## What you will do
Your copy should hold only the lines from the one with "potted plant: none" to the one with "cup: none [42,217,89,272]", both included, each exactly as it stands below, with no pictures.

## Exercise input

______________________________

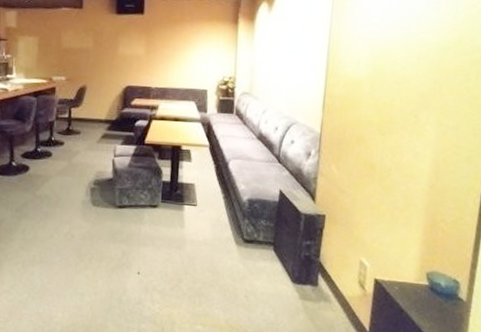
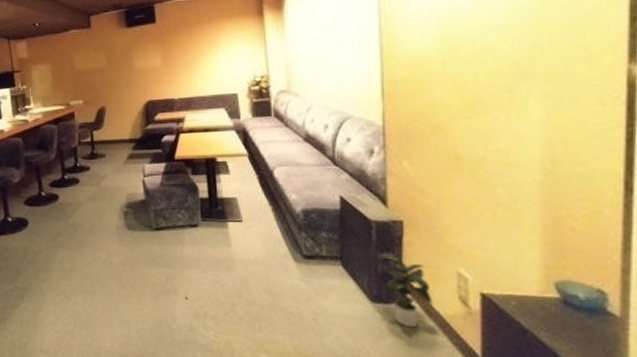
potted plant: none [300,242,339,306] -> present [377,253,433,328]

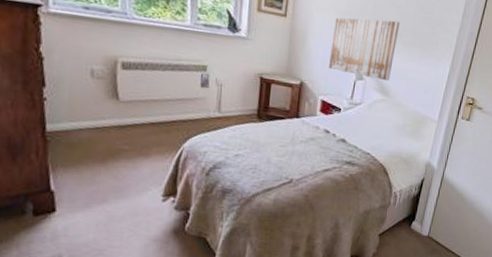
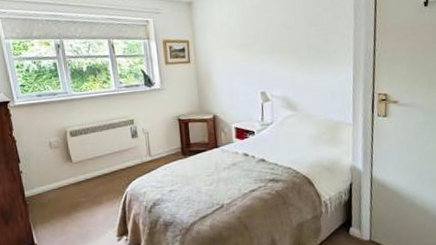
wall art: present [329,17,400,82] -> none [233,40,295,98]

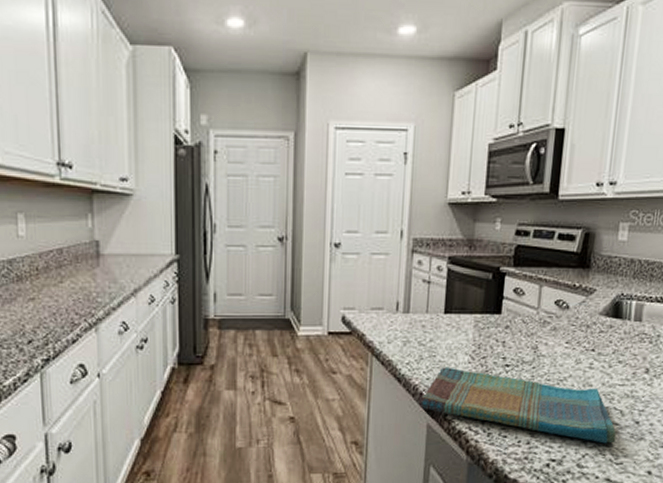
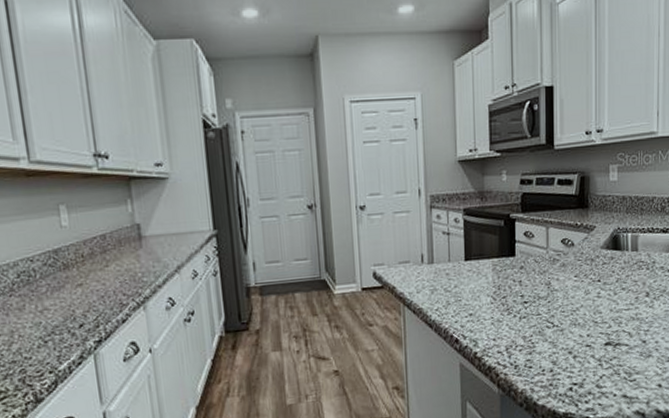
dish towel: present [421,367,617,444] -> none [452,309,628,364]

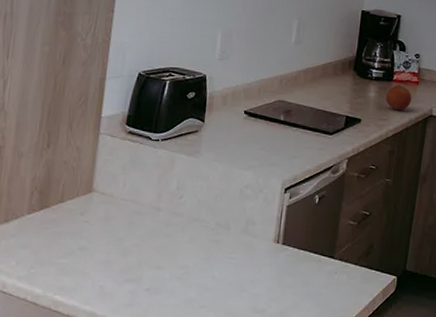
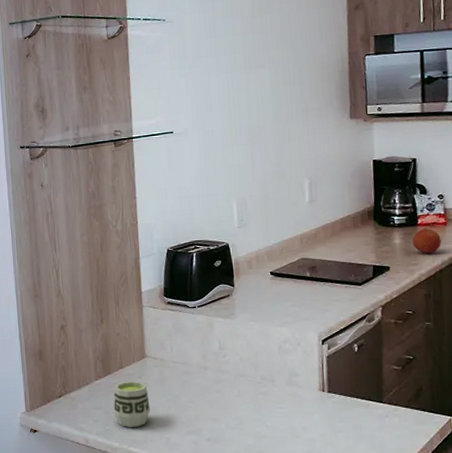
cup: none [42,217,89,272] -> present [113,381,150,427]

______________________________

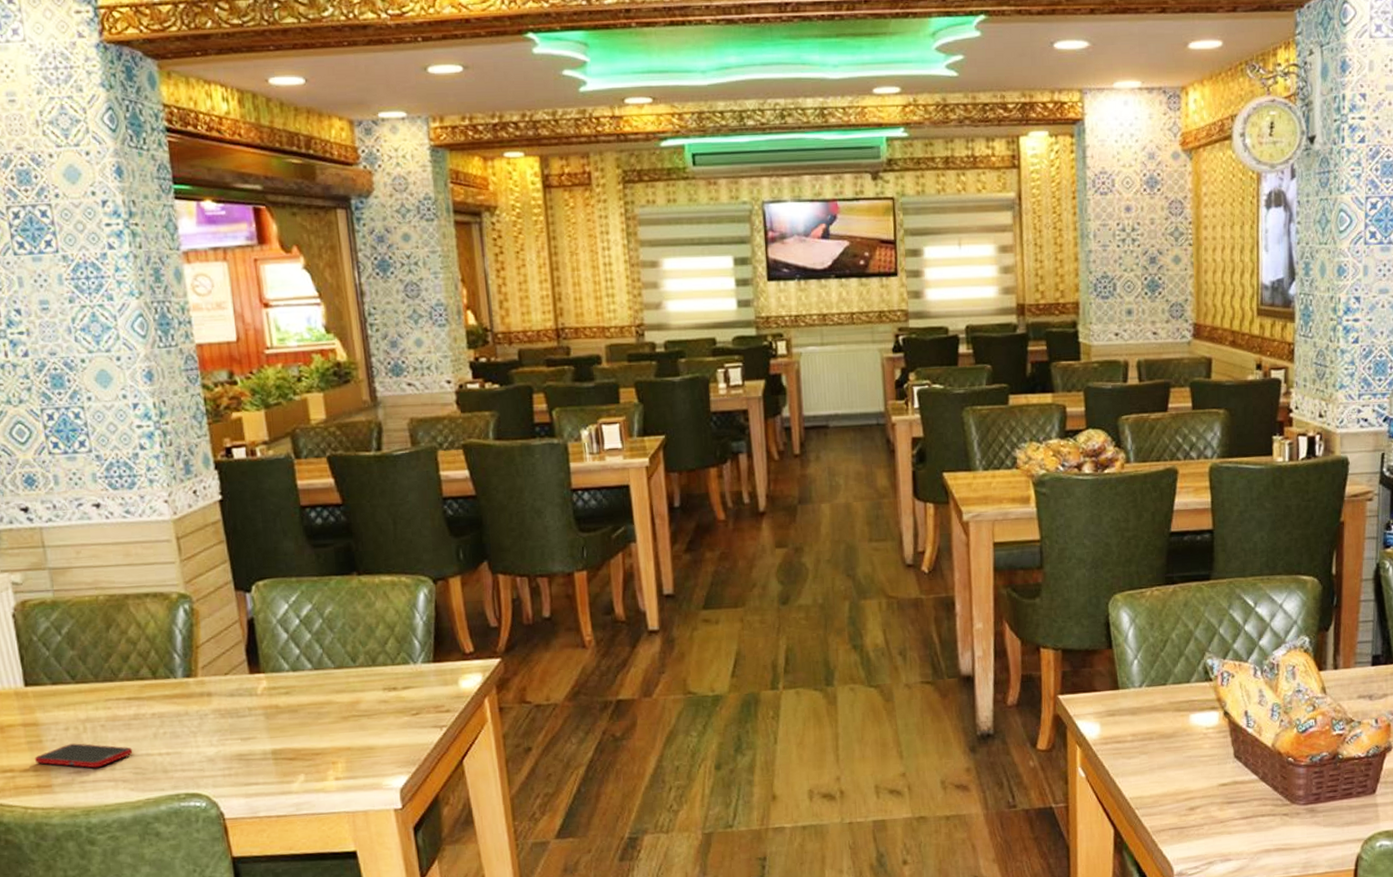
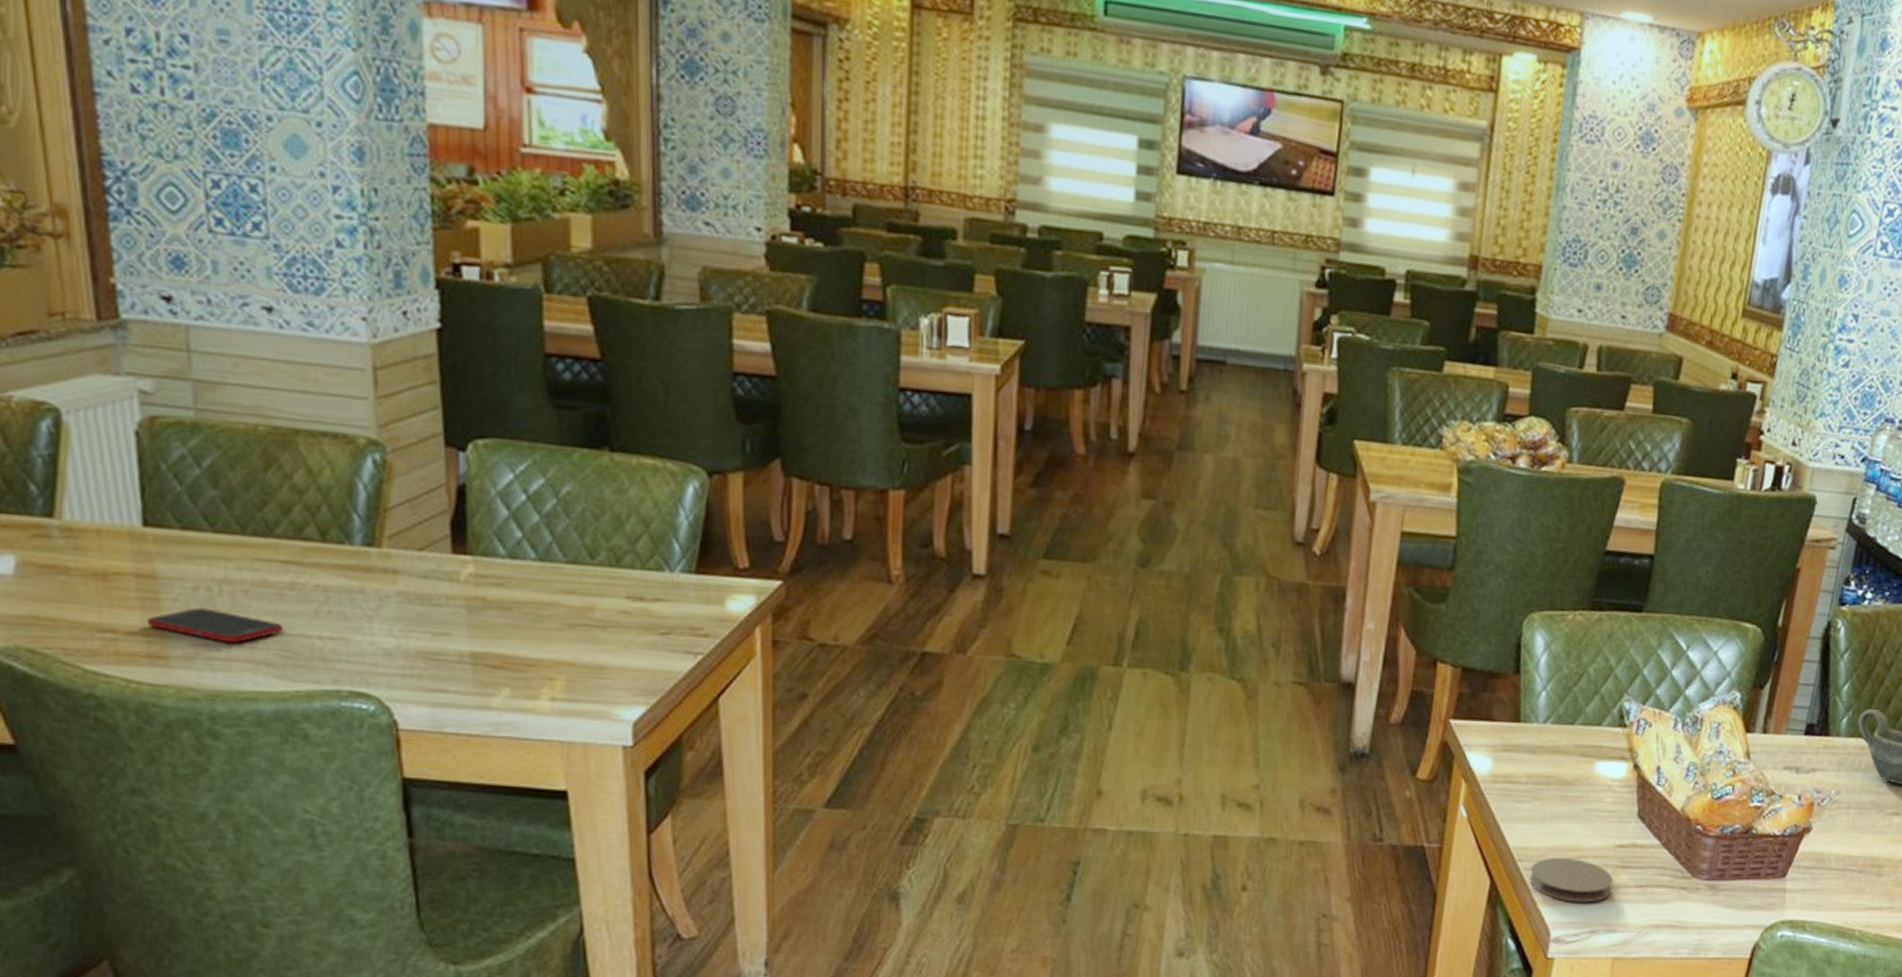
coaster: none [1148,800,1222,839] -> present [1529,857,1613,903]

______________________________

## Exercise solution
potted plant: none [300,242,339,306] -> present [377,253,433,328]

wall art: present [329,17,400,82] -> none [233,40,295,98]

dish towel: present [421,367,617,444] -> none [452,309,628,364]

cup: none [42,217,89,272] -> present [113,381,150,427]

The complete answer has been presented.